Yesterday I walked the trails of an arboretum and was amazed at the many varieties of leaves, weeds, and wildflowers. Some I could identify and others I could not. But I can remember how they felt. Some leaves were stiff and rough while others felt soft and pliable. One leaf’s edge was so sharp I thought it could cut. Another felt like the torn edge of a sheet of paper. I bent down to touch so many plants. The stem of the dandelion felt like a soggy straw.
Even though I wanted to know the names of all the plants, I knew that was less important than experiencing them.
I was fascinated with the way nature amplified time (as Richard Louv writes in his book).

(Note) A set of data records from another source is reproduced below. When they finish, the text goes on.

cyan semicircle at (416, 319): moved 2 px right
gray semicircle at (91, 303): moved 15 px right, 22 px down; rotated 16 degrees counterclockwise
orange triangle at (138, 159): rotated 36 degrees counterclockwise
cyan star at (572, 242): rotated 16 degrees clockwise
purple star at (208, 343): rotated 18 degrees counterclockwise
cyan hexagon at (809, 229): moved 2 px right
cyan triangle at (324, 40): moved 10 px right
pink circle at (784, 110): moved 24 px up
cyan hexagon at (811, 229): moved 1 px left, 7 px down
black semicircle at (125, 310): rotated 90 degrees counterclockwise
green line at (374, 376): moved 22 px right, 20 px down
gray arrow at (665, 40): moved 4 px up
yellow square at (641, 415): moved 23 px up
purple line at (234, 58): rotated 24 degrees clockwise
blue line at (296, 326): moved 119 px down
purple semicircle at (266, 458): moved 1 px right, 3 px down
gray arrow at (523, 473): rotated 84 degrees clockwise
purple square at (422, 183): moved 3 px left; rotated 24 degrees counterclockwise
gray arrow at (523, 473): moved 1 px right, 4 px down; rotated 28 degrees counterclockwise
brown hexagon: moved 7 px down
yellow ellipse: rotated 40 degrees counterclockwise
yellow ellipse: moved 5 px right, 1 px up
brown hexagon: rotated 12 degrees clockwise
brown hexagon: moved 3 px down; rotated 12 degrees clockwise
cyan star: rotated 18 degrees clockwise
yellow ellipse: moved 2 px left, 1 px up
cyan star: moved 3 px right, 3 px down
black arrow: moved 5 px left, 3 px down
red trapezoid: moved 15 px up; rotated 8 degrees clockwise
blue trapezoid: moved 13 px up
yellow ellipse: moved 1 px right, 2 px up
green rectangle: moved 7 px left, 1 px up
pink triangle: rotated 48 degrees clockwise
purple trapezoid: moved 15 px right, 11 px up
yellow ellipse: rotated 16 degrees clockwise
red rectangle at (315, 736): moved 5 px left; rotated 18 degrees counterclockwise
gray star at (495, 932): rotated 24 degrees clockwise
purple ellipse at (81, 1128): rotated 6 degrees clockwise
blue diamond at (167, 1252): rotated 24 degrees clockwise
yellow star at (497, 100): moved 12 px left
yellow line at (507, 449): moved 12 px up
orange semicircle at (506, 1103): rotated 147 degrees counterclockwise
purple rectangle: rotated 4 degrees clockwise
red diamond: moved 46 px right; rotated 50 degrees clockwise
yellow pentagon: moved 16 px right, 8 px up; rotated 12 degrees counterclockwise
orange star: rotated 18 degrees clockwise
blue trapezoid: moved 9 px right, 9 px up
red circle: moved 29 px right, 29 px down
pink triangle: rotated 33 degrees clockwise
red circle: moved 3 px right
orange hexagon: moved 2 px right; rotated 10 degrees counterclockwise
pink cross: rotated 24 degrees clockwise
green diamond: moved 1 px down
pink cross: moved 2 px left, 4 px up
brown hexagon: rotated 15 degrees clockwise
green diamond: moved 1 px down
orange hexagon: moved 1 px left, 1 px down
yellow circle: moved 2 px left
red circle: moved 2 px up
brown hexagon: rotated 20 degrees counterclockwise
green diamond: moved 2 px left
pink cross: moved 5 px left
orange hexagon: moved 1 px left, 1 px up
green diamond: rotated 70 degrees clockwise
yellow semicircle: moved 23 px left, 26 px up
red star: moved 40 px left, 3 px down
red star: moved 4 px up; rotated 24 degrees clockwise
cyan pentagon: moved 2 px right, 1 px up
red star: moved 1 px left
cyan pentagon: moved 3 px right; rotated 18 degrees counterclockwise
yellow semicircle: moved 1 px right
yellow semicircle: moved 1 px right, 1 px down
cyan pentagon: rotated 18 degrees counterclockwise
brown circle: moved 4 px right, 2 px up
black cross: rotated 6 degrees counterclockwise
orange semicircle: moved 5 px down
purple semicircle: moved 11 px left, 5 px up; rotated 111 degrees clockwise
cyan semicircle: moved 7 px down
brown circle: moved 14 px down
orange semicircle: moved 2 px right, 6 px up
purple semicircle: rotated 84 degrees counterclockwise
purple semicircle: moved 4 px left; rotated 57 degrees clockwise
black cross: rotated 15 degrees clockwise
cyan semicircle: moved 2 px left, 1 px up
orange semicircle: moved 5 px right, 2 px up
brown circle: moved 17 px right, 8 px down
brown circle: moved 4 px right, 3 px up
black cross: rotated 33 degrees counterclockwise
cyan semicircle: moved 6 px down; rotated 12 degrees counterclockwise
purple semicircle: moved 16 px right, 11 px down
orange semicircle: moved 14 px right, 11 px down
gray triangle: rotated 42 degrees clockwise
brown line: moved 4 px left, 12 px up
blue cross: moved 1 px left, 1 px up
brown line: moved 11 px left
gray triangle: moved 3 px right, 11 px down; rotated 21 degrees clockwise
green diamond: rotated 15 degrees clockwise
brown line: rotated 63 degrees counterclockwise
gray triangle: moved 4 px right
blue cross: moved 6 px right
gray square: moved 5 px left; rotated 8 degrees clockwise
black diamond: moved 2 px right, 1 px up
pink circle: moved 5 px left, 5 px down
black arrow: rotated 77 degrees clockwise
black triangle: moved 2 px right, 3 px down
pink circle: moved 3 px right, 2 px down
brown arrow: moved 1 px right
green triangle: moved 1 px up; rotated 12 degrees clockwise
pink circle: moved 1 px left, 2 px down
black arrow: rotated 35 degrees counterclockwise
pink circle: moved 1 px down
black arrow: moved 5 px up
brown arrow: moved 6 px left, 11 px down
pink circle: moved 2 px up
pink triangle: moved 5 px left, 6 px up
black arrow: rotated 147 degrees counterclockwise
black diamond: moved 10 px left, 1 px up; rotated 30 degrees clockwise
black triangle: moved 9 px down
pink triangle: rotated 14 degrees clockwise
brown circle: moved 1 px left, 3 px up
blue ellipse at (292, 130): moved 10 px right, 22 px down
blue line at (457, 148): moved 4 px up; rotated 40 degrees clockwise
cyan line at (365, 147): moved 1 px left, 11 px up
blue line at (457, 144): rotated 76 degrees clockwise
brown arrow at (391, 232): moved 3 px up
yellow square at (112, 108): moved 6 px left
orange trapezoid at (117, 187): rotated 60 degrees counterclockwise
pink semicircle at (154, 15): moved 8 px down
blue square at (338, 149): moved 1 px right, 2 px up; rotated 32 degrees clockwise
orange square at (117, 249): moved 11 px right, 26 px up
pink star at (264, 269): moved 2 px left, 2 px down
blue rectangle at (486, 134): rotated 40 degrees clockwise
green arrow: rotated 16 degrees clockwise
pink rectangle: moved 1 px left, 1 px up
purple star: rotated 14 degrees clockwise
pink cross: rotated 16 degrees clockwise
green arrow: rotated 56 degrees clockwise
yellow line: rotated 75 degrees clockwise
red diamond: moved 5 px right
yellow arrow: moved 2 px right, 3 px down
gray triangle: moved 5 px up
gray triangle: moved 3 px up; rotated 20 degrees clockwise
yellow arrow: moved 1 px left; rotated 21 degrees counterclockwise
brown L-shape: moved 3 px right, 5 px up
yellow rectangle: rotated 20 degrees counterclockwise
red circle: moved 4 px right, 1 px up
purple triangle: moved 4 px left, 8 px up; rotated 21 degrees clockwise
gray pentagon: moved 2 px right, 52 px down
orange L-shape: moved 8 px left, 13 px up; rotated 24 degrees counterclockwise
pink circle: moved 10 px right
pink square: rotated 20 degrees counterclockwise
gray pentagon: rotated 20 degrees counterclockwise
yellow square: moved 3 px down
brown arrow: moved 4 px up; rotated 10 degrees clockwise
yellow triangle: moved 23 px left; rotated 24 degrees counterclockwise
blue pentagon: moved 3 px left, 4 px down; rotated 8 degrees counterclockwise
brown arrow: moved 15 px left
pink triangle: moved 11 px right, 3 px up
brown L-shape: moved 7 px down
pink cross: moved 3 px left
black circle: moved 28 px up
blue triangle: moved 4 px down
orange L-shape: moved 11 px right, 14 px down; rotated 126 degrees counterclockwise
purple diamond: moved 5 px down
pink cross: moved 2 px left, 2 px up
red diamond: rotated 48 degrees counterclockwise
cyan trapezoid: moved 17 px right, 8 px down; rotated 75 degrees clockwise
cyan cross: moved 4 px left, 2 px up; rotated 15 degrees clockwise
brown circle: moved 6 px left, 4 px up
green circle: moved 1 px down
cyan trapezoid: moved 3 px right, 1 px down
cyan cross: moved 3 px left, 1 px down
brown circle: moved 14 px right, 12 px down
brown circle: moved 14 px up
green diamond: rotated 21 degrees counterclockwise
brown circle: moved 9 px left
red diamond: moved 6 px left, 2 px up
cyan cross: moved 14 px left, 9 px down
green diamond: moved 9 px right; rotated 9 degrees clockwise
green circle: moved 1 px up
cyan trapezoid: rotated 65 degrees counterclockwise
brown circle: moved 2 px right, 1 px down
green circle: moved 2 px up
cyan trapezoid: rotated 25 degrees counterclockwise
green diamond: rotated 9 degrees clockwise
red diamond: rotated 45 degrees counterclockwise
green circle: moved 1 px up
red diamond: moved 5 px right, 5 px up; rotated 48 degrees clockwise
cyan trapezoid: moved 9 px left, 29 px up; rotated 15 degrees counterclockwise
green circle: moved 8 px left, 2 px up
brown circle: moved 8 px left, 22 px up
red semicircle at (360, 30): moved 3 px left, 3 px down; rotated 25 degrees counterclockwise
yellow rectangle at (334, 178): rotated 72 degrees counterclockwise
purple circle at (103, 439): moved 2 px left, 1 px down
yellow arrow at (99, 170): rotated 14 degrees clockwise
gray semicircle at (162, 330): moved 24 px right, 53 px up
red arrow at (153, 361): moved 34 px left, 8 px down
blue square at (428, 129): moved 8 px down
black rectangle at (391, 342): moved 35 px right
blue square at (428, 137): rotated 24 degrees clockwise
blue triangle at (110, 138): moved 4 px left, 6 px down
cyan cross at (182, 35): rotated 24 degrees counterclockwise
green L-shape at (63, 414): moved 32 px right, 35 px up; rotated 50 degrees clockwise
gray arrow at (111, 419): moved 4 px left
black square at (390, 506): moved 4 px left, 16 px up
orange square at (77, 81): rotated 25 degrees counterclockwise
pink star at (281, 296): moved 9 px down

Lots of wake-up calls in this book.
“…the criminalization of natural play… is occurring without much notice.” (Sounds so insidious and unjust.)
“Given a chance, a child will bring the confusion of the world to the woods, wash it in the creek, turn it over to see what lives on the unseen side of that confusion.” What an image!
I like the thought of nature providing a richer description with more breathing room.
So pleased for this read; I just started reading the library’s copy this morning.
I recall my neighbor talking about this book a couple of years back. As a homeschool mom of seven, she wanted to create natural experiences for her children—things like the feel of pine pitch on their fingers, the smell of skunk and rotten apples on the ground, and the exhilaration of jumping in a Maine lake on New Year’s Day (aka Polar Dip). Imagine six kids and their dad plunging into a winter lake; I have the photos to prove it! Fun!
Will Willingham says
Sharon, I love that line about confusion being washed in the creek as well. Kids don’t (generally) go to the woods to clear their head. They just go to play, and it’s a wonderful side effect. As adults we’re so anxious to find ways to clear our heads, we miss the very natural benefits of simple, unstructured time outdoors. 🙂
So glad you’re enjoying the workshop.